▶ _OBJECTIVE_
Pull out every line of the listing below that contains the word "Look". Case counts, so a line with the word only in another capitalization does not match.
□ □ □ □ □ □ □
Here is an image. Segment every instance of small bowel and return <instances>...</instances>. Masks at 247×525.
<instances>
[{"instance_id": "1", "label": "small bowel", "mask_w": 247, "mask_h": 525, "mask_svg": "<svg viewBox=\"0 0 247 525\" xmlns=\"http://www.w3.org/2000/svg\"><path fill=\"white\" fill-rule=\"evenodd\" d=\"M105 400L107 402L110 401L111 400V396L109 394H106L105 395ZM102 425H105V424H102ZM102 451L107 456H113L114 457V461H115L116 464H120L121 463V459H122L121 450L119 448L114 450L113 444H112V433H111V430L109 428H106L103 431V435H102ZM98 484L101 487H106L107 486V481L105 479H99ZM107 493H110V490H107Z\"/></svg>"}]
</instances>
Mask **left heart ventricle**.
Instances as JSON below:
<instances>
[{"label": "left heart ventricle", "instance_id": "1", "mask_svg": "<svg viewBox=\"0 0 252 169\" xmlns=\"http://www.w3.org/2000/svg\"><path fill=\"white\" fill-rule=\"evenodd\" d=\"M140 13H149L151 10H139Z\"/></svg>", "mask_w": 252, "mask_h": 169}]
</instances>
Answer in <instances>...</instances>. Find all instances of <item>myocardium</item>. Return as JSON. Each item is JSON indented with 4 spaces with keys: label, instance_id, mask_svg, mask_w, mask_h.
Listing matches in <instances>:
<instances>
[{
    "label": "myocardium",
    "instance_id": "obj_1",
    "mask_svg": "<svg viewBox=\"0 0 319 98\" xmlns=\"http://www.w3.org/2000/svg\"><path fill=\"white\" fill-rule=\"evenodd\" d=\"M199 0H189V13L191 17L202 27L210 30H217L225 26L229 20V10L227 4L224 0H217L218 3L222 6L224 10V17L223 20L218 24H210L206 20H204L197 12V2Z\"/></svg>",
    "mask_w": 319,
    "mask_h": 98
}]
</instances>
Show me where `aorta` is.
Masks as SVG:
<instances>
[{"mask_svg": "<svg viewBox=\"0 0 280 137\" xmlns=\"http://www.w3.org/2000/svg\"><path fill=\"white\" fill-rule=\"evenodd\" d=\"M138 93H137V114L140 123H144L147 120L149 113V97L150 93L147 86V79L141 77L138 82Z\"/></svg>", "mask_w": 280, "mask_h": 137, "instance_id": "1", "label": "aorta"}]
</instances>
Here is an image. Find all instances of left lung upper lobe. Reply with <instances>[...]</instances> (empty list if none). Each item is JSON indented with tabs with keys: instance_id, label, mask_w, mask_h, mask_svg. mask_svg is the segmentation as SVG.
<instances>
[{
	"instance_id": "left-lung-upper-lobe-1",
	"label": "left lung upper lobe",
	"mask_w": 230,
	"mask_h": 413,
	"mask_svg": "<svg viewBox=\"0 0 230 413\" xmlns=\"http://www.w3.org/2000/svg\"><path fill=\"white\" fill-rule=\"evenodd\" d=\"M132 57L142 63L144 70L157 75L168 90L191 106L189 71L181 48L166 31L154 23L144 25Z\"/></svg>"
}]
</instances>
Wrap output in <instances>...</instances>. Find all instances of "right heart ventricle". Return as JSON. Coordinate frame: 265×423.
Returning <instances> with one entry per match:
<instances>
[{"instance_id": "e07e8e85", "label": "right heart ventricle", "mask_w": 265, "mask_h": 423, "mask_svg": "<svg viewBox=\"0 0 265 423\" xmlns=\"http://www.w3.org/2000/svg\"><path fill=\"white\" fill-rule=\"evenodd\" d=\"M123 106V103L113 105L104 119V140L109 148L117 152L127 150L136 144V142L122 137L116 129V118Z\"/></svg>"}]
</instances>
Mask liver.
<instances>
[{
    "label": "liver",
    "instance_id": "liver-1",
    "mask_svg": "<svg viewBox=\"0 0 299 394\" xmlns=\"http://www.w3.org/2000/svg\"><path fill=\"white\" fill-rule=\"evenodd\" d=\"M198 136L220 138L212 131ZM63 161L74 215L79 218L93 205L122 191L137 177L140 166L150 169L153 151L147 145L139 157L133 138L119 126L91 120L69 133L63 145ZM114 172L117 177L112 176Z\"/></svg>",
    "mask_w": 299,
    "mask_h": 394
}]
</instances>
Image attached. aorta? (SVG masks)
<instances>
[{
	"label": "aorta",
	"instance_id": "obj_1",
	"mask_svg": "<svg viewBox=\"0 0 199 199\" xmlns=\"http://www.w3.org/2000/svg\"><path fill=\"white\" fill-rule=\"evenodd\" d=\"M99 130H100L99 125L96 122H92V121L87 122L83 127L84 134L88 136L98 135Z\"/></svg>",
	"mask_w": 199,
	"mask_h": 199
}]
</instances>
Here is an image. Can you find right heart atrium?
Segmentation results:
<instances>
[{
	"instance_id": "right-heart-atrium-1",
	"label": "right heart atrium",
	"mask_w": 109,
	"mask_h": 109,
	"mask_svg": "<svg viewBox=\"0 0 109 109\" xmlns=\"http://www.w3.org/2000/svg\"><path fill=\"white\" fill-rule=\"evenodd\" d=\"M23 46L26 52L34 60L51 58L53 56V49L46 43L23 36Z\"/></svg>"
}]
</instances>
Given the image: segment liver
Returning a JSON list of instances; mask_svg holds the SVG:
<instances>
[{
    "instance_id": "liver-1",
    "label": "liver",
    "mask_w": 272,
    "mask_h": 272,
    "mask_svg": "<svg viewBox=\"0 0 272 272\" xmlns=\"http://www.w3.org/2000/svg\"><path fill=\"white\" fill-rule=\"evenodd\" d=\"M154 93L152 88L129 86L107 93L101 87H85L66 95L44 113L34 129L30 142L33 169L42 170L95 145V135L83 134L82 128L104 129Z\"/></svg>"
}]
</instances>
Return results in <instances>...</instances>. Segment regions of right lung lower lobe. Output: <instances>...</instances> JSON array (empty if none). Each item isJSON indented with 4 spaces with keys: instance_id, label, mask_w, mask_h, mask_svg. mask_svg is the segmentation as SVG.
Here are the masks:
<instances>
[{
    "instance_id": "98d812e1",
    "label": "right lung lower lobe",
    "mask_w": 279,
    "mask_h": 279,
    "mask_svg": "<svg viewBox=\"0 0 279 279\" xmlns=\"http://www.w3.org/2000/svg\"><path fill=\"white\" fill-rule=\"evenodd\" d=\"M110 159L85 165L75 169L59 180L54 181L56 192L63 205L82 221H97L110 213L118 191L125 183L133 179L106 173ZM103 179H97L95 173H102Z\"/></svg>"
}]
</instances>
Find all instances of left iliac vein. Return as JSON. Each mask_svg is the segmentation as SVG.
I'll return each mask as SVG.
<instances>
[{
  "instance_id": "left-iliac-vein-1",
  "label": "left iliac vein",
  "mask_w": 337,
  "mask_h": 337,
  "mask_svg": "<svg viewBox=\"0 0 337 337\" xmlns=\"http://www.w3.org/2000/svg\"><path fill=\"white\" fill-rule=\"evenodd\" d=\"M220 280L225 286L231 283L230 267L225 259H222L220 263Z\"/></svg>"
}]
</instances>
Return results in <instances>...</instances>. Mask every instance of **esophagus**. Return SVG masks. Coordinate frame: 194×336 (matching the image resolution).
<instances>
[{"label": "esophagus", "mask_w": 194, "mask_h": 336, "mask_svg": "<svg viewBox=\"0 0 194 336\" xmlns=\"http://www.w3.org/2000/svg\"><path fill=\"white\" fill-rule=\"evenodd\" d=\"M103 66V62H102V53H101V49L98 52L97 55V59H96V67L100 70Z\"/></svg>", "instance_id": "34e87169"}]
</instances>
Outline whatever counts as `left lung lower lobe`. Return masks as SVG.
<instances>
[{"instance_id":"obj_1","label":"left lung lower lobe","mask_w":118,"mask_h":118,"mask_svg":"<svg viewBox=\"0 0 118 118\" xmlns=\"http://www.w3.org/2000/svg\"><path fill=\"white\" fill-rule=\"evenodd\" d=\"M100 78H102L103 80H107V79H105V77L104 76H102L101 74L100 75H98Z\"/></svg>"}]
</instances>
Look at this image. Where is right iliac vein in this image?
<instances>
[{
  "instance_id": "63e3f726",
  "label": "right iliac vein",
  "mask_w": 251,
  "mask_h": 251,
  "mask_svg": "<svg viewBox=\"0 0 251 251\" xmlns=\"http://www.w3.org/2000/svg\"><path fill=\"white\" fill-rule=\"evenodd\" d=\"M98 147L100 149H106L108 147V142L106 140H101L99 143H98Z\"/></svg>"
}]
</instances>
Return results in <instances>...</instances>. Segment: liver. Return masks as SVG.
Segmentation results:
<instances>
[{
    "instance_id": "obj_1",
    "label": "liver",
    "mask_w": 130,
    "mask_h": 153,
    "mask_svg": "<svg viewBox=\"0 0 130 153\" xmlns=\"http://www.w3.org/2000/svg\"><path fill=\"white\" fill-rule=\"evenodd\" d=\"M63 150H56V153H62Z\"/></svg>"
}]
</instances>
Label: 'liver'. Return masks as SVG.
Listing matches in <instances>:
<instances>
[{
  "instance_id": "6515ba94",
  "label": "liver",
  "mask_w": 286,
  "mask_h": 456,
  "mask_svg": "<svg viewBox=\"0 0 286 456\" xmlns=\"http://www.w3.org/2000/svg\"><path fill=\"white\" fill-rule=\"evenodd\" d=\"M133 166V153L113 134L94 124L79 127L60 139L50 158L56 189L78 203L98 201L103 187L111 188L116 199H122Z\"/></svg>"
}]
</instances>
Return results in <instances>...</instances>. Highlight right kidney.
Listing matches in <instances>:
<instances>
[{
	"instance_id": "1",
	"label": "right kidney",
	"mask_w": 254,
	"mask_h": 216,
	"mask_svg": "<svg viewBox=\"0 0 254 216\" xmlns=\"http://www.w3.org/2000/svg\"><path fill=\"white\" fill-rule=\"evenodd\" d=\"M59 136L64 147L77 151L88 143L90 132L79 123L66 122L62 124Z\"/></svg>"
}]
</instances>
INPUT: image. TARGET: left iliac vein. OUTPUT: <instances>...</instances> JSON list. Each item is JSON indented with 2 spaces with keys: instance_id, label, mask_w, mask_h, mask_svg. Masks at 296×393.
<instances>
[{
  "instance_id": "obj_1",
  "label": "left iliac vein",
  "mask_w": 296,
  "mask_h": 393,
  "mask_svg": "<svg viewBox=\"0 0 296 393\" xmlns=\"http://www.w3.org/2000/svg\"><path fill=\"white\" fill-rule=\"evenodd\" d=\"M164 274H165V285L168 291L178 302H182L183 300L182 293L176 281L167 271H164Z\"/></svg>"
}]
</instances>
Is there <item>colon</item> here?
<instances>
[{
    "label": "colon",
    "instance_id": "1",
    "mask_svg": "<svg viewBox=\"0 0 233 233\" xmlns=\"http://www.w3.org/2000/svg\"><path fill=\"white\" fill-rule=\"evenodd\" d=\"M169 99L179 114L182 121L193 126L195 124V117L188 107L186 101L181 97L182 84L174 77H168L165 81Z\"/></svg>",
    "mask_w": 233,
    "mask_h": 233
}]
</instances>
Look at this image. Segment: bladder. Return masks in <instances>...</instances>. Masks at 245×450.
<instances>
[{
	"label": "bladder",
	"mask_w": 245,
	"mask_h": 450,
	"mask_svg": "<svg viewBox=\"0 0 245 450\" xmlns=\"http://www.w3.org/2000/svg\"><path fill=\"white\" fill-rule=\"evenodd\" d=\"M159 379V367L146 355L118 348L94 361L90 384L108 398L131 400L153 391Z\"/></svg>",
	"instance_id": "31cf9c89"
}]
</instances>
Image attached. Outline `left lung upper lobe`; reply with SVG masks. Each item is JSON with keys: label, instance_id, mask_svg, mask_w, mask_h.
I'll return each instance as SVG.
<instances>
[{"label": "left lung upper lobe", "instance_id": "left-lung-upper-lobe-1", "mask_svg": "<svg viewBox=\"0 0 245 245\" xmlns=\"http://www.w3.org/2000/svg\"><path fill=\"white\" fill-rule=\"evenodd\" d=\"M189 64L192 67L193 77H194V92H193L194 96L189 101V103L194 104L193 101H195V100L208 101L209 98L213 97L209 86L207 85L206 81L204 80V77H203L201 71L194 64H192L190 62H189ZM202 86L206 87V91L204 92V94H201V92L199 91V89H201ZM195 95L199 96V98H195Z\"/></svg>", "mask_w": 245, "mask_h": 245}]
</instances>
□ □ □ □ □ □ □
▶ _FULL ANSWER_
Look at this image. Where is right iliac vein in this image?
Look at this image. Segment: bladder. Return masks in <instances>...</instances>. Masks at 245×450.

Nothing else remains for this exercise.